Department of Long Story Short: once MH and I understood the extent of Belle’s injury, we brought her home from college to consult with an orthopedic hand specialist surgeon. Her fracture turned out to be a very complicated one, the kind of case which both challenges and tantalizes a good surgeon (and we found an excellent doc for her. It seems all those certificates on his exam room wall were legit, and not just purchased from those ads you used to find in the 1970s issues of Mother Jones magazine).

After Belle’s post-op appointment her surgeon set her up with an initial PT session with a finger therapy specialist. Dr. FingerWhiz gave Belle his permission to return to college, with the proviso that she will need frequent and regular PT sessions for the next eight weeks, and also be seen by a local (Tacoma) hand surgeon for post-op followup and eventual removal of the surgical pin.  If she is diligent in her PT she can hope to obtain what, we were told, is be the best case scenario for return of function – a 80-90º bend in the finger’s joint. She will have some permanent  loss of movement and function in the finger, which will never be able to join its other finger buddies in forming a fully clenched fist.

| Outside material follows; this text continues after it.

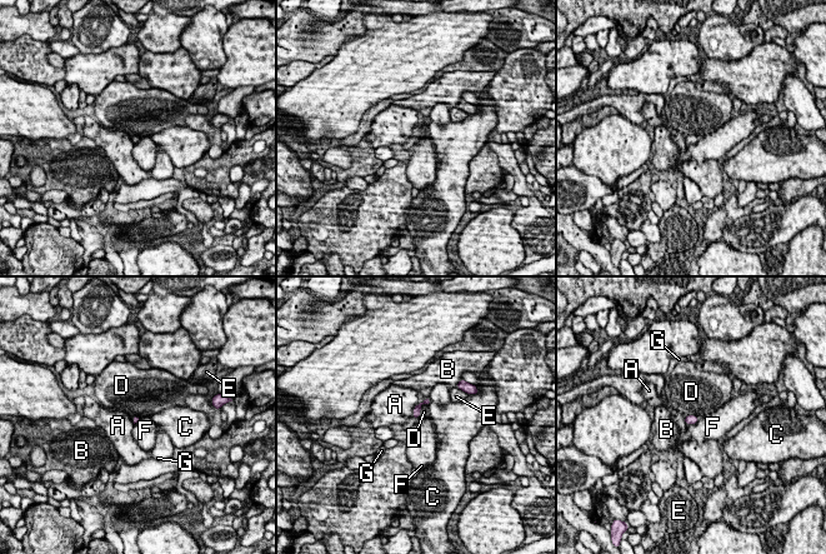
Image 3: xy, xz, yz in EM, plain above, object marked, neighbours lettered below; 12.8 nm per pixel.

As my patron saint Doris Day would have said, Que sera sera. Or as one wise family friend put it, there are enough clenched fists in this world.

 

Doris bravely kept on keeping on, despite her debilitating neck-clenching injury.

 

Speaking of fingers, “Where were you when I was a toddler?” I asked the hand surgeon, when we chatted after Belle’s surgery and I held up my very own  “special needs” pinkie finger. You should have seen the gleam in his eyes.

 

My funny finger used to have its own FB page.

 

Content warning: really cool pictures, including a view of the wire left in Belle’s finger to realign and hold in place the smashed bits of her finger joint. For some reason, my darling daughter resists my suggestion to hang a tree ornament from the wire’s hook. Kids are so conservative these days.

 

 

 

 

The surgery in progress.

 

 

Before the post-surgical unveiling.

 

 

Frankenfinger.

*   *   *

Department of Cheap Thrills

And I do mean cheap: driving around the parking lot of a Fred Meyer store, verrrrrrrrrrrrry slooooooooooooowly, looking for a parking spot, while the Low Rider song is playing on my car’s radio.

Yeeeeeeeeeeeeee haw.

What can I say; I’m over fifty.

 

*   *   *

May your thrills be cheap but satisfying,
may your bone fractures and heartaches mend,
and may the hijinks ensue.

Thanks for stopping by.  Au Vendredi!

 

[1]  Our tragedy is your gain, or some equally insipid slogan, might be inserted here.

[2] Mh’s mother is very much alive. Does that make her his early mother?

[3]  Except that the crow big enough to hold our family plus flight crew never flies directly from Portland to Orlando, but always wants to take you to up to Seattle and then to Los Angeles or Dallas or Chicago first.